Black Sabbath didn’t emerge from nowhere. All four members had previously spent a few years kicking around the West Midlands scene in various bands – guitarist Tony Iommi and drummer Bill Ward in blues rockers Mythology, and bassist Geezer Butler and singer Ozzy Osbourne in The Rare Breed.
Both of those bands plied their trade in the pubs and clubs of Birmingham and further afield. And so did Sabbath when they formed in late July or early August of 1968 as The Polka Tulk Blues Band, later renaming themselves Polka Tulk, and later still Earth. Back then, they played such venues as The Crown pub in the centre of Birmingham and Mothers in the suburb of Erdington. But it would be a gig on August 1, 1969 at a blues club in Lichfield, when they were still called Earth, that would change music forever.
The Polka Tulk Blues Band made their first public appearance at the County Ballroom in Carlisle, where Mythology had built up a strong local following. At the time, they were a six piece, with Ozzy, Tony, Geezer and Bill augmented by second guitarist Jim Phillips and saxophone player Alan Clark.
“We went down like The Titanic,” Geezer told Metal Hammer of that first gig. “I was told that I couldn’t play bass properly and that Ozzy was a shit singer. Then we were in a massive brawl while we were loading up the van. So all in all, not a great experience. We decided to become a four piece, rather than a six piece after these gigs. Bill suggested the name Earth.”
The newly slimmed-down and rechristened band’s early setlists consisted entirely of covers. “We were doing 12 bar blues and jazzy songs, which were more just to do stuff to get gigs,” Tony Iommi told Metal Hammer in 2020.”
It was enough to attract the attention of Jim Simpson, a local manager who looked after a handful of Birmingham bands. Simpson had recently started a new blues club, Henry’s Blues House, which took place every Tuesday night at The Crown pub new Birmingham’s New Street Station. Ozzy and Geezer both attended the opening night, which featured local band Bakerloo.

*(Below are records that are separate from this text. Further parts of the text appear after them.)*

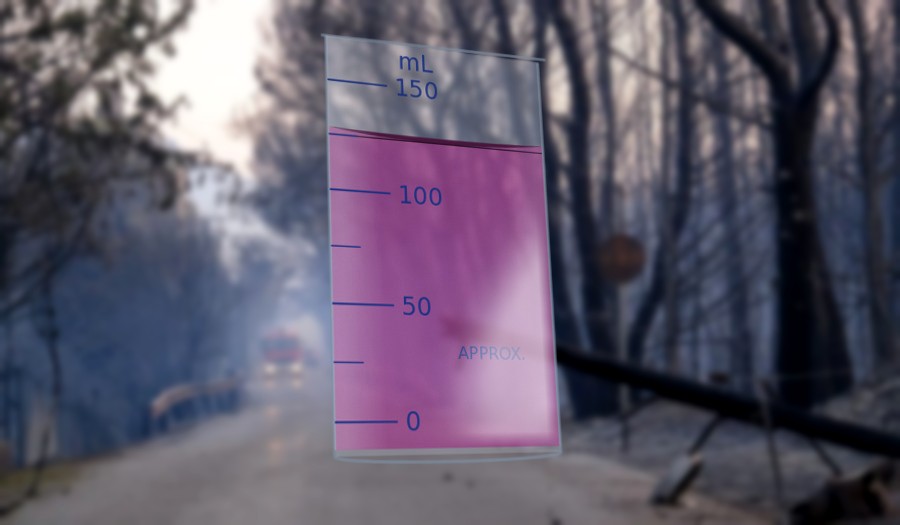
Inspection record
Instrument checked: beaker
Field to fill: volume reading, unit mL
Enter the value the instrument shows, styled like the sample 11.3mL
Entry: 125mL
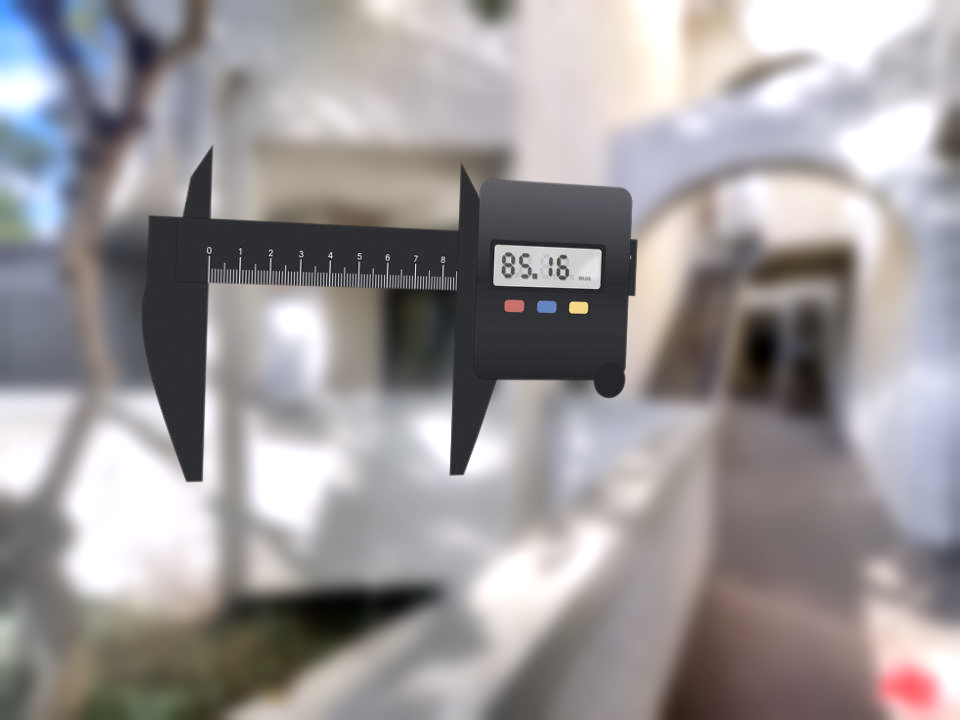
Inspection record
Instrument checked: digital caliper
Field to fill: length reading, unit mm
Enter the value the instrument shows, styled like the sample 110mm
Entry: 85.16mm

“I got talking to them and found out they played in a band,” Jim Simpson. “They said, ‘Can we play the opening slot.’ They soon became the headliner, one of the biggest attractions we had. And they asked me to manage them, so I said, ‘Yes.’ They were totally serious about it. They’d go anywhere and play anywhere they could.”
But the four of them knew they could only get so far with a set full of cover versions. They began to start writing songs of their own in the community centre in Aston where they rehearsed. The first song they came up with was the jazzy Wicked World. But it was the second song, written in late July 1969, that would be the game-changer.

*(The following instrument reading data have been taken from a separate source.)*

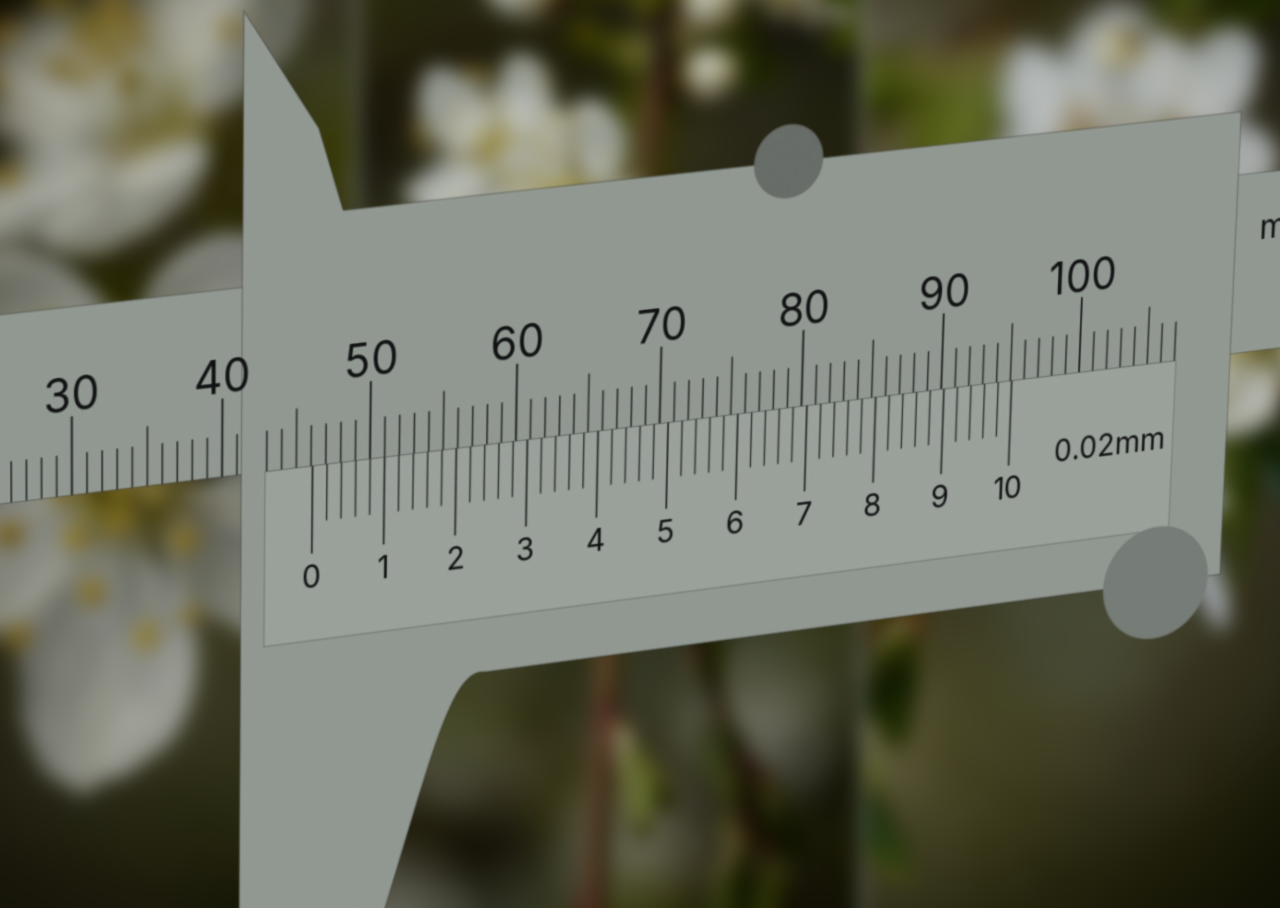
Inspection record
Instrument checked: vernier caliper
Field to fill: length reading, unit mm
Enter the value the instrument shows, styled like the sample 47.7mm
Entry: 46.1mm
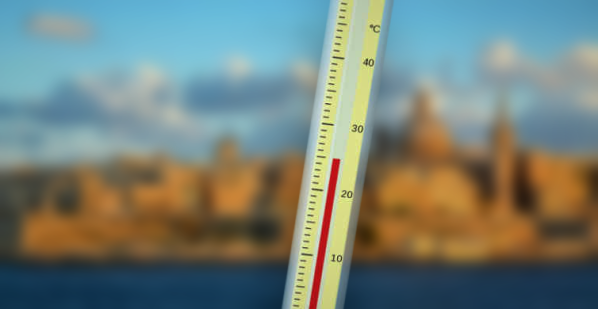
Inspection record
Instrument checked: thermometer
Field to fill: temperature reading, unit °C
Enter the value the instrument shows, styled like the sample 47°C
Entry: 25°C
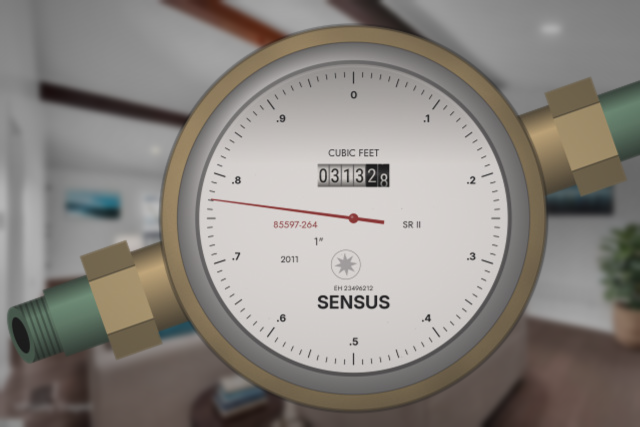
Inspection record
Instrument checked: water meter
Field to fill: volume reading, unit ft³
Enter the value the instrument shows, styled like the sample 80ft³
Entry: 31327.77ft³
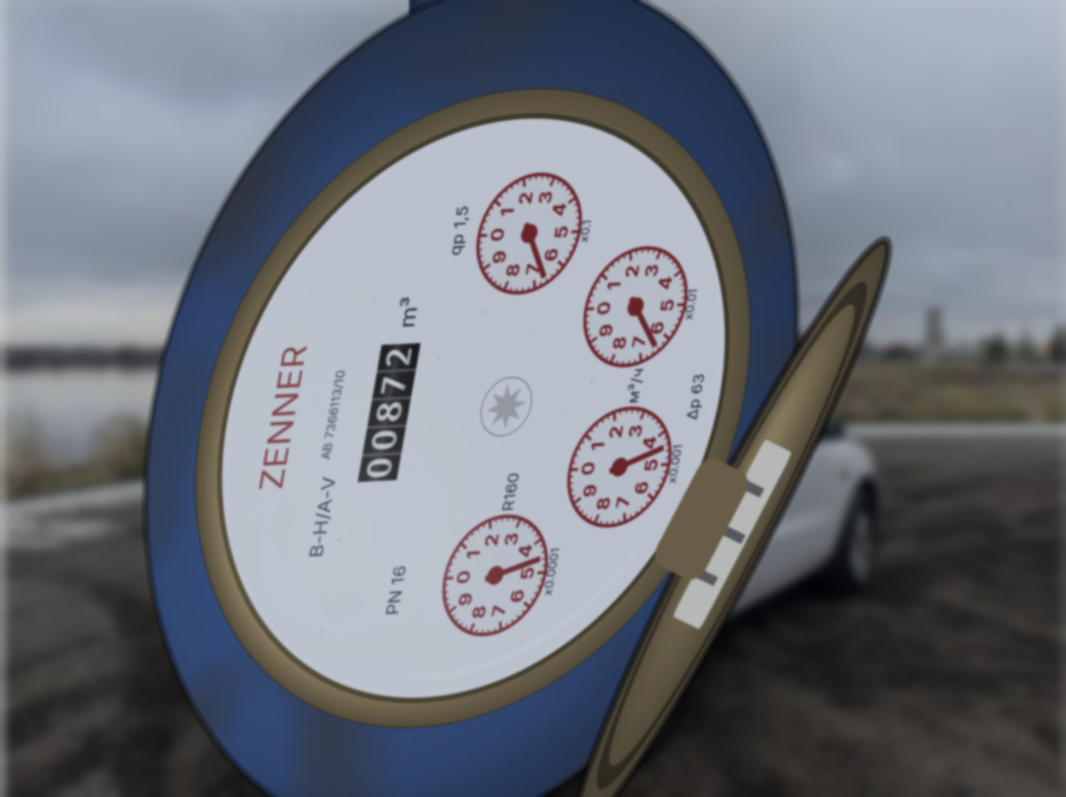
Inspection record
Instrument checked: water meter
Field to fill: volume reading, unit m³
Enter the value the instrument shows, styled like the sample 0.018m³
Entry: 872.6644m³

“I’d seen King Crimson and they used to do Holst’s Planets Suite, the Mars bit,” Geezer told Metal Hammer. “It sounded really ominous. I started messing about with it on bass one day, and I don’t know if it got stuck in Tony’s head, but he picked up his guitar and started playing the riff. I thought, ‘Yeah, that’s what we want.’ It had a totally different vibe to anything else we were playing at the time, which was blues-orientated. It had no blues overtones.”
On August 1, Earth were due to play a gig at The Old Pokey Hole Blues Club in the town of Lichfield, 18 miles north of Birmingham. It was there that they decided to premiere the unnamed new song they’d written.
Geezer Butler remembered the impact the song had. “People were ordering drinks and stuff, and we thought, ‘Let’s do that song we just wrote,’” he told Metal Hammer. “The whole place went, ‘What on earth is this?!’ It was nuts. The crowd went mental. I thought, ‘Fucking hell, we’re onto something.’”
Ozzy himself had a different slightly different, if hazier recollection. “I don’t remember where we first played Black Sabbath,” the singer wrote in his 2010 autobiography I Am Ozzy, “but I can sure as hell remember the audience’s reaction: all the girls ran out of the venue, screaming. ‘Isn’t the whole point of being in a band to get a shag, not to make chicks run away?’ I complained to the others, afterwards. ‘They’ll get used to it,’ Geezer told me.”
At that point, the song didn’t have a name. But Geezer remembered his older brother telling him about a horror movie he’d seen a few years earlier, starring Boris Karloff. Its title? Black Sabbath. It wasn’t just perfect for such a terrifying piece of music, it was perfect for Earth themselves.
By the time they played their next gig, at the Star Club in Hamburg on August 10, they had changed their name to Black Sabbath. The starting pistol had been fired on heavy metal.